Deneme tadında yazılar…
Ne zamanlar?
Yazının bir sanat olarak görüldüğü zamanlar.
O zamanlar, yazarlar, günümüzdeki gibi kalemlerini siyasetin katranlanmış mürekkebine daldırmamışlardı henüz.
Yazılarını ne iktidarın ne muhalefetin; ne o partinin ne bu partinin hizmetine sunmuşlardı.
***
Yazı yazmak bir hünerdi o zamanlar.
Kalem tecrübesiydi.
Kültür birikimiydi.
Ancak çok okuyan, yazı yazmada hüner gösterebilirdi.
Onun için de yazı yazmak, o zamanlar, bir okuma kültürüydü.
Dünyaya, insanlara, olaylara farklı bir bakış açısıydı.
Yaşamaya, var olmaya filozoflardan geri kalmayacak bir düşünceyle yaklaşmaktı.
Bir psikolog, bir psikiyatrist, bir insan sarrafı olmaktı.
Öyle olunca da gazetelerde, deneme tadında, güzel yazılar yazılırdı.
Özellikle bazı yazarlar, yazılarındaki samimiyetle…
Okura verdikleri güvenle, sıcaklıkla okuru sarıp sarmalar, okurla bütünleşirdi.
Okur da bu yazıların yazarlarını sevgiyle, saygıyla, minnetle kucaklardı.
***
Bu yazarlardan biri de Serdar Turgut’tu.
Dümensiz Serdar!
Ben öyle diyordum ona.
Kendisini de içine kattığı, mizah dolu: içten, samimi yazılar yazardı.

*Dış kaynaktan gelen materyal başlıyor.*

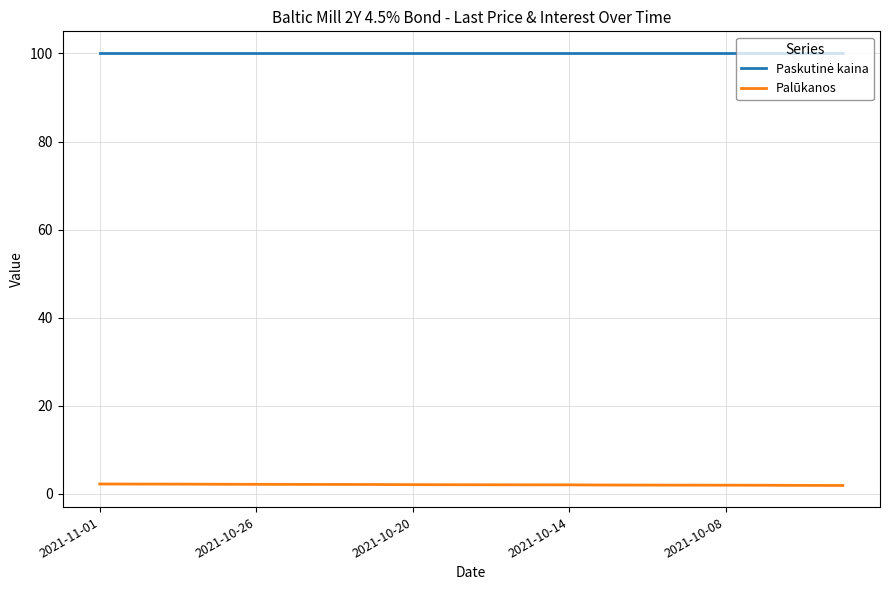

List the series in order of their overall mean, lowest first.

Palūkanos, Paskutinė kaina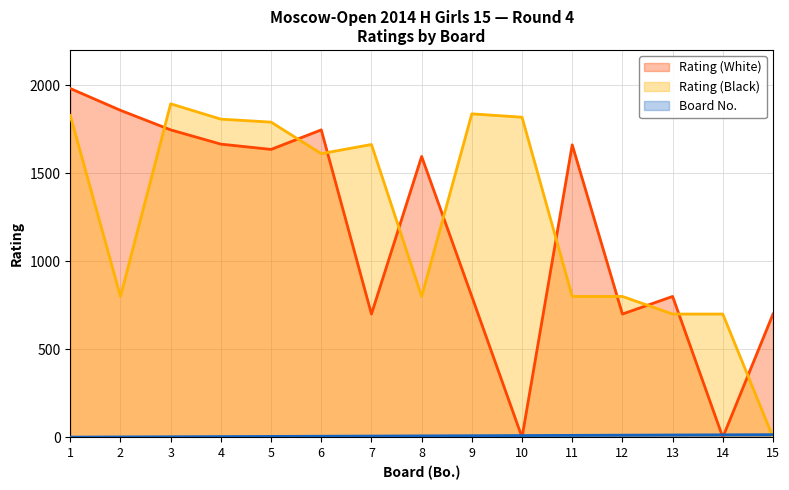

What is the difference between the Board No. values at 1 and 2?

1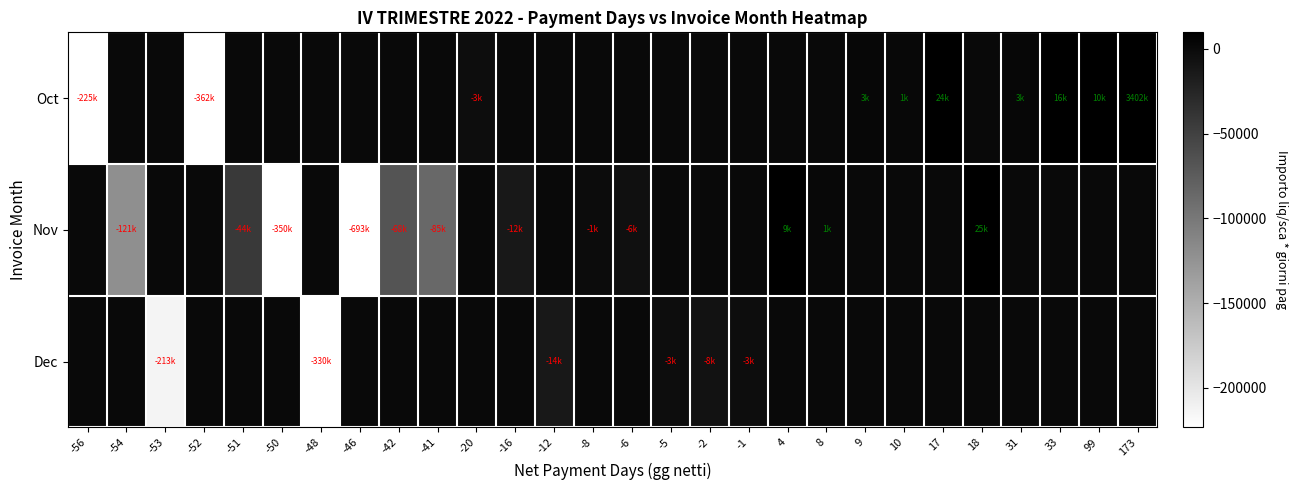

Reading left to right, what are all the values shown in this chart?

Oct: -56=-225120.0	-54=0.0	-53=0.0	-52=-362440.0	-51=0.0	-50=0.0	-48=0.0	-46=0.0	-42=0.0	-41=0.0	-20=-2520.0	-16=0.0	-12=0.0	-8=0.0	-6=0.0	-5=0.0	-2=0.0	-1=0.0	4=0.0	8=0.0	9=3024.0	10=1260.0	17=24265.8	18=0.0	31=3100.0	33=16368.0	99=9900.0	173=3401543.3
Nov: -56=0.0	-54=-120613.3	-53=0.0	-52=0.0	-51=-43860.0	-50=-350060.0	-48=0.0	-46=-693369.0	-42=-67536.0	-41=-85157.0	-20=0.0	-16=-12320.0	-12=0.0	-8=-1472.0	-6=-5515.8	-5=0.0	-2=0.0	-1=0.0	4=9271.4	8=989.3	9=0.0	10=0.0	17=0.0	18=24706.8	31=0.0	33=0.0	99=0.0	173=0.0
Dec: -56=0.0	-54=0.0	-53=-213060.0	-52=0.0	-51=0.0	-50=0.0	-48=-329568.0	-46=0.0	-42=0.0	-41=0.0	-20=0.0	-16=0.0	-12=-13500.0	-8=0.0	-6=0.0	-5=-2683.7	-2=-8100.0	-1=-2614.0	4=0.0	8=0.0	9=0.0	10=0.0	17=0.0	18=0.0	31=0.0	33=0.0	99=0.0	173=0.0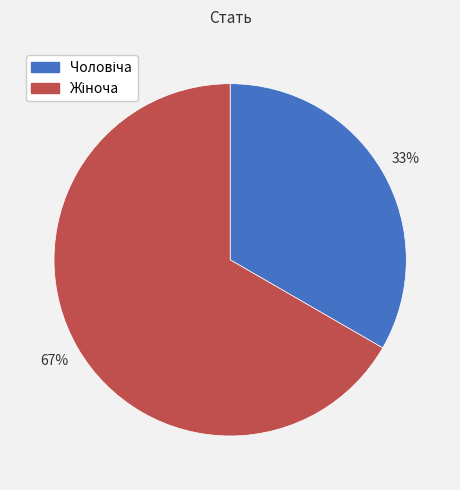

Is there a majority slice in this chart?

Yes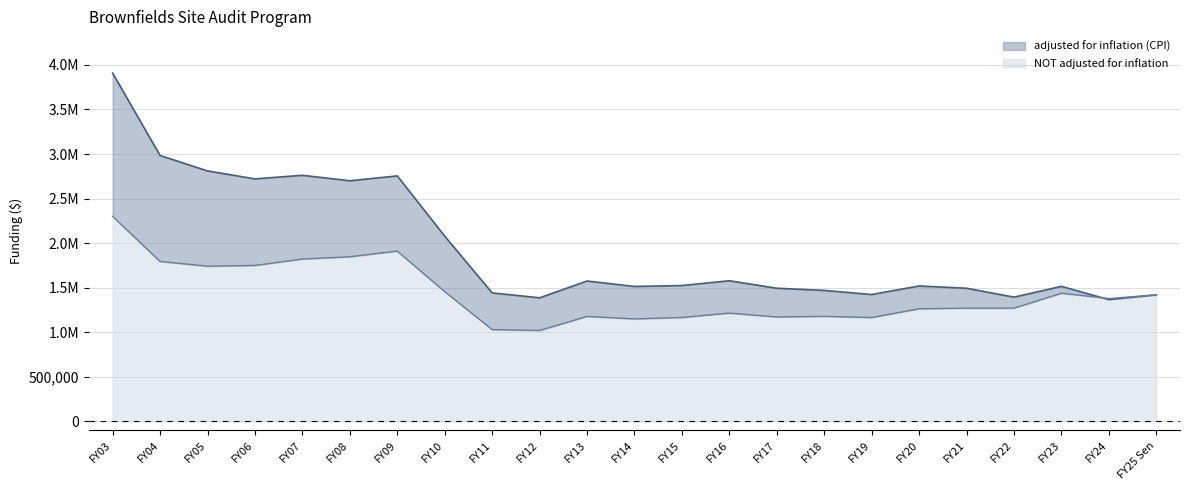

What position from the right is FY15?

11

O yazılarından birinde, şöyle yazmıştı:
“Kilo aldığım zannediliyor ama ben kilo almıyorum; sadece irileşiyorum!”
Çok sevdiğim Fransız oyuncu, Gerard Depardieu da, eminim senaryoda olmadığı halde kendi ekliyordu bunu, neredeyse her filminde;
“İri bir Fransız’ım ben!” diyordu.
Ben de giderek irileşiyordum.
Öyküm’ün güçlükle araya dereye sıkıştırdığı randevulara gitmiyor, diyet yapmaktan kaçıyordum.
“Kilo almıyorum, irileşiyorum!” diyordum.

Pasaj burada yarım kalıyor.